Source records

────────────────

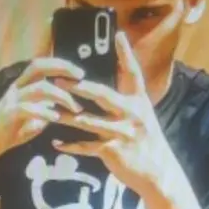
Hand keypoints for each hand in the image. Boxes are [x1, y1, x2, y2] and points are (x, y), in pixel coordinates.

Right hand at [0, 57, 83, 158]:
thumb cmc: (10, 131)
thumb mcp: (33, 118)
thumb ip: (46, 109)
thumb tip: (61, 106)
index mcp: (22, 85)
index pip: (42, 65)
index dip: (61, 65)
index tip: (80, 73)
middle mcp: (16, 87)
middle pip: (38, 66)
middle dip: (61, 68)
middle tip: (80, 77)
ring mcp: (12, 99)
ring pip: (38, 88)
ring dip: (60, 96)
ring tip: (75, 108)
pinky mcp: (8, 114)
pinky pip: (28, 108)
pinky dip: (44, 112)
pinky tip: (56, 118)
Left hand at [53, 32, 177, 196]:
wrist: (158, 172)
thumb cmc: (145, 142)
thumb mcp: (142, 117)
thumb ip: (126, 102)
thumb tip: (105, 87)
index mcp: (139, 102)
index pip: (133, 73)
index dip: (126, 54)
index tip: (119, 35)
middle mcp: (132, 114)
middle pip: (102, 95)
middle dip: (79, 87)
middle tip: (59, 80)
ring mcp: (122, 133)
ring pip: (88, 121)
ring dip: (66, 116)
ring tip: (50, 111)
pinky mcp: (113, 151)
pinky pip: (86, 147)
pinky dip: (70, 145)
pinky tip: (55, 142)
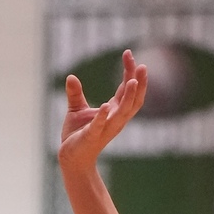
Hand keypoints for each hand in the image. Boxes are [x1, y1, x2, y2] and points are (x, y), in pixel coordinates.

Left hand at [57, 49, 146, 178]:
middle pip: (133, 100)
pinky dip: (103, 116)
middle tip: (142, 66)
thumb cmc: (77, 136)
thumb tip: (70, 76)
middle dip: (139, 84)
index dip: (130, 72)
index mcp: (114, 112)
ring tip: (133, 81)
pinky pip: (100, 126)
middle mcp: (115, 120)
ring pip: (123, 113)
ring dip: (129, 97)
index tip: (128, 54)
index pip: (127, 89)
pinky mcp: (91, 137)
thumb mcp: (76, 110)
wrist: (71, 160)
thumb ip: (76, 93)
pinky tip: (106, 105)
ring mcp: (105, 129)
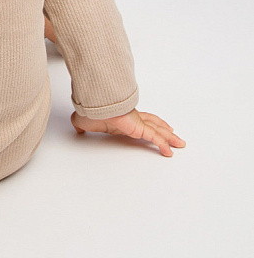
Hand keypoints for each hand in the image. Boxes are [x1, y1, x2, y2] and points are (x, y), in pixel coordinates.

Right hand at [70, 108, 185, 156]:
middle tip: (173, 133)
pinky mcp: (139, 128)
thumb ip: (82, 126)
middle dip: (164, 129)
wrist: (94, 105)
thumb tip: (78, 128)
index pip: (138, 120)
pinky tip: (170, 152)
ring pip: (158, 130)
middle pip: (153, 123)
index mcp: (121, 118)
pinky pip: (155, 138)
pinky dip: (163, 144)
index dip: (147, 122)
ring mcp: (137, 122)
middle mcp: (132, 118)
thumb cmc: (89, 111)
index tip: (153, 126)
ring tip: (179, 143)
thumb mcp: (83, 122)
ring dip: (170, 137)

────────────────

- ACTIVITY -
Print from the line containing "middle tip: (173, 133)" to the last line above, exactly as written.

- YOUR SOLUTION -
middle tip: (173, 133)
pinky mcp: (139, 128)
thumb ip: (82, 126)
middle dip: (164, 129)
wrist: (94, 105)
thumb tip: (78, 128)
index pip: (138, 120)
pinky tip: (170, 152)
ring pip: (158, 130)
middle pip: (153, 123)
index mcp: (121, 118)
pinky pip: (155, 138)
pinky dip: (163, 144)
index dip: (147, 122)
ring mcp: (137, 122)
middle mcp: (132, 118)
thumb cmc: (89, 111)
index tip: (153, 126)
ring tip: (179, 143)
thumb mcp: (83, 122)
ring dip: (170, 137)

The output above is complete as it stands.